Page-level text extractions
##############################
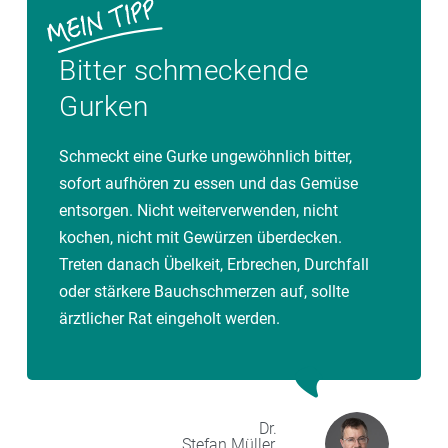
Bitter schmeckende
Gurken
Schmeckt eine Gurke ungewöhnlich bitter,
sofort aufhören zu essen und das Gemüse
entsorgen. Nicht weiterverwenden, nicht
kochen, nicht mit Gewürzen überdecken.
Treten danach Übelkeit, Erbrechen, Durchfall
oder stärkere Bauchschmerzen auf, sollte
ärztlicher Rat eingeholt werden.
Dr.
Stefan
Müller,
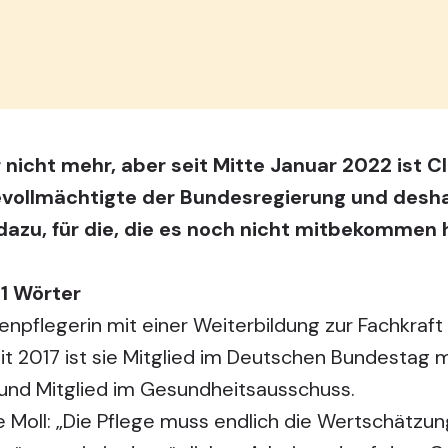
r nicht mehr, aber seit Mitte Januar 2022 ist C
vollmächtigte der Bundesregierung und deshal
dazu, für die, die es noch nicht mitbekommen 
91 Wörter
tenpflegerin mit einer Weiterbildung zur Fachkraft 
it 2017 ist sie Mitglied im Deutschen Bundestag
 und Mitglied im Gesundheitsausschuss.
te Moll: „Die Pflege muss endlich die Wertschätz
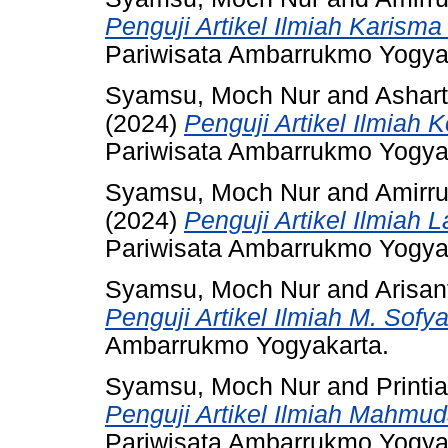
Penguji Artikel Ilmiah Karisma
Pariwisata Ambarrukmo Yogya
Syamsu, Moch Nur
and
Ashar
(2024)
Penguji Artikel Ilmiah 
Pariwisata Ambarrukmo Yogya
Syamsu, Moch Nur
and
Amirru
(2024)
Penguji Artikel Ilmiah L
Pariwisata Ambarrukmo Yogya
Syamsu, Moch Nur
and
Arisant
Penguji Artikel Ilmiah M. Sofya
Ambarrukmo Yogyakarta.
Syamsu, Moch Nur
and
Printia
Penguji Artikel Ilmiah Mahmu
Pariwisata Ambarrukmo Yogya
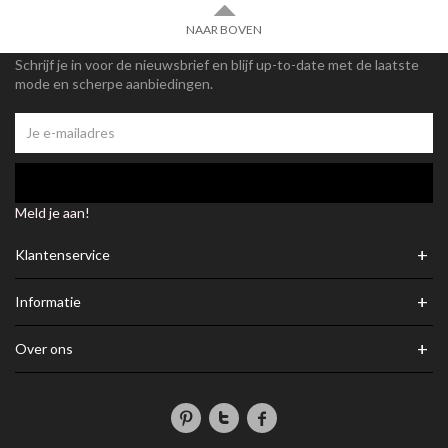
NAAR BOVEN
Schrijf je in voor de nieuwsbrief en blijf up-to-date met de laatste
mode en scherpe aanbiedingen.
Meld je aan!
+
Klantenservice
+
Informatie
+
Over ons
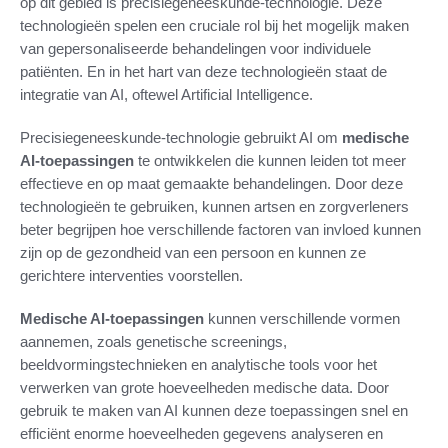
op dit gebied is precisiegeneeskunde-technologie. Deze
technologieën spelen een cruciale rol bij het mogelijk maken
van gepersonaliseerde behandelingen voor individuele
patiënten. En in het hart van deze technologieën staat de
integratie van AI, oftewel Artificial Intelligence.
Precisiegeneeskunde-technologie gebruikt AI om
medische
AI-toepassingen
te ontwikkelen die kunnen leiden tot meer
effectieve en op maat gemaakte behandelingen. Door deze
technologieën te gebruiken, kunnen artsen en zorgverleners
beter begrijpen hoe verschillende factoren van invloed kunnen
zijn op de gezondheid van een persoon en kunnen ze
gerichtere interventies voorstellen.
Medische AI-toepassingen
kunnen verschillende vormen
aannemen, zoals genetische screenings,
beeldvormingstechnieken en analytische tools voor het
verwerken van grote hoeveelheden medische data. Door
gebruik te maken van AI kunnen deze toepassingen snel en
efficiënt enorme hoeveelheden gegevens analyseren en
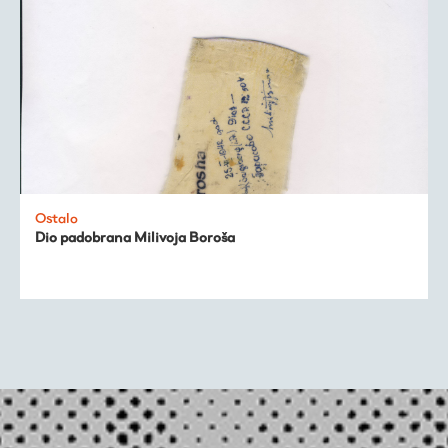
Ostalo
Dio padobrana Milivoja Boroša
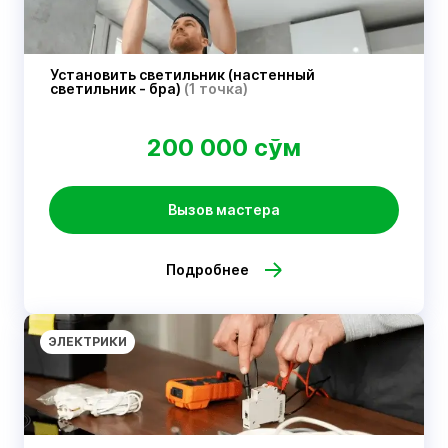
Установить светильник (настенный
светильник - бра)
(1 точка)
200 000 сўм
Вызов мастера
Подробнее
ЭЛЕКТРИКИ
##############################
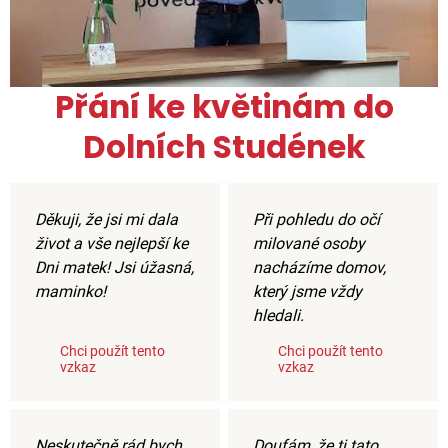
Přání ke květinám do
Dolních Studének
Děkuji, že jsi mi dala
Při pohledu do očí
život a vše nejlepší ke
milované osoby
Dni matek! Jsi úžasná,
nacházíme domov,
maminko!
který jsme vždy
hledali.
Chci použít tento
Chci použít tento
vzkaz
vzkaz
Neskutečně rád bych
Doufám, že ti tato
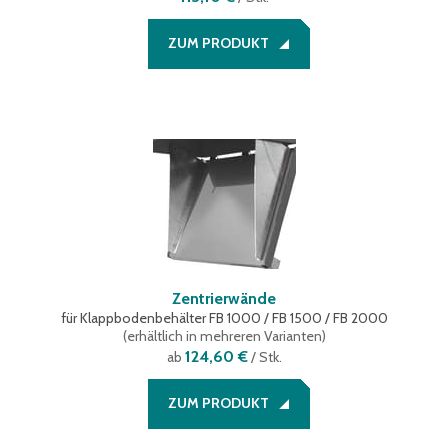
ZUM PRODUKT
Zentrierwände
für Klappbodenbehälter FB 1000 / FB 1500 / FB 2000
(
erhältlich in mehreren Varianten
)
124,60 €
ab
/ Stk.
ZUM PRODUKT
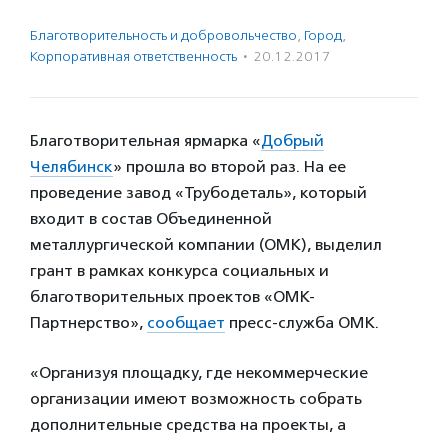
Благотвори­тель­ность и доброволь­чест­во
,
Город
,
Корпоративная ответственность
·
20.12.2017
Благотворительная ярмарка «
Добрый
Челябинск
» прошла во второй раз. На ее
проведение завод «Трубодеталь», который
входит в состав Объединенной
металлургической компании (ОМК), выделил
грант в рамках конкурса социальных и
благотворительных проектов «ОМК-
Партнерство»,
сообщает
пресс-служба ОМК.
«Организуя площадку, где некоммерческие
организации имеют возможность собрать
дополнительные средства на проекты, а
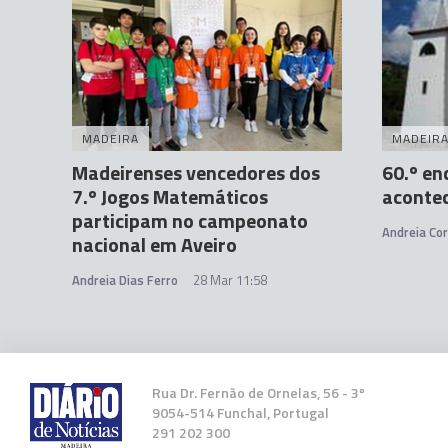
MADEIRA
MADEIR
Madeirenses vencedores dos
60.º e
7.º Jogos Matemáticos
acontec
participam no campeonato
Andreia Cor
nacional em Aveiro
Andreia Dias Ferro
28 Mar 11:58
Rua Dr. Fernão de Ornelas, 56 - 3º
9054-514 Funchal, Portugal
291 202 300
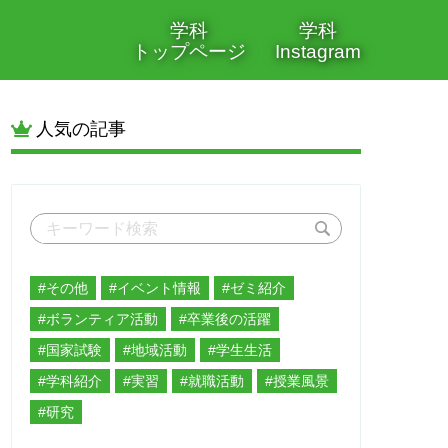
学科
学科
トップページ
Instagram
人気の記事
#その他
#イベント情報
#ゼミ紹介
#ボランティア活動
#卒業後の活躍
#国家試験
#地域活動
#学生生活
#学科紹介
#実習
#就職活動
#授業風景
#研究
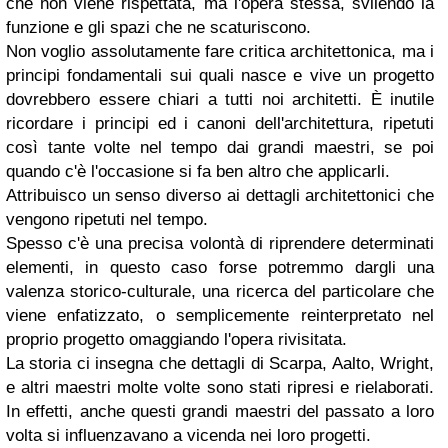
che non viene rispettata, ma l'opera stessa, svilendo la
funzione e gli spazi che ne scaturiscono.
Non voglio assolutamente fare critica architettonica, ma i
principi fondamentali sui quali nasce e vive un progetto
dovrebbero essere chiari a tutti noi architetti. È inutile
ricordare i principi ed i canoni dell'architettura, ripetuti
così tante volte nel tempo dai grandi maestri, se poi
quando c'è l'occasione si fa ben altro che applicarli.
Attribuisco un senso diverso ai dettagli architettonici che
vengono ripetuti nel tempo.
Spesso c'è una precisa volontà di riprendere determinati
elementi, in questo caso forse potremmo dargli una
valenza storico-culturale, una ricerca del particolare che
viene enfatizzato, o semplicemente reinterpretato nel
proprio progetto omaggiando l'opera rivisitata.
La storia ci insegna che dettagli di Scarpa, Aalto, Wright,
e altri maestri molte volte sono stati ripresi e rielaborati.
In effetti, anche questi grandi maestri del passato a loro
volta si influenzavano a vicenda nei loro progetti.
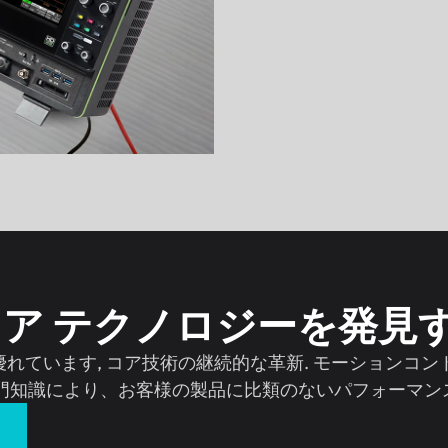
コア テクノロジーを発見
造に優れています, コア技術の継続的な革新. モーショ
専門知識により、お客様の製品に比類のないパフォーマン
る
##############################
Task goal |
Nothing outside the stretch above, from the line with "Bitter schmeckende" through the line with "vollmächtigte der Bundesregierung und deshal", is set down. Transcribe that stretch exactly, ends included, but not its pictures.

Your response |
Bitter schmeckende
Gurken
Schmeckt eine Gurke ungewöhnlich bitter,
sofort aufhören zu essen und das Gemüse
entsorgen. Nicht weiterverwenden, nicht
kochen, nicht mit Gewürzen überdecken.
Treten danach Übelkeit, Erbrechen, Durchfall
oder stärkere Bauchschmerzen auf, sollte
ärztlicher Rat eingeholt werden.
Dr.
Stefan
Müller,
r nicht mehr, aber seit Mitte Januar 2022 ist C
vollmächtigte der Bundesregierung und deshal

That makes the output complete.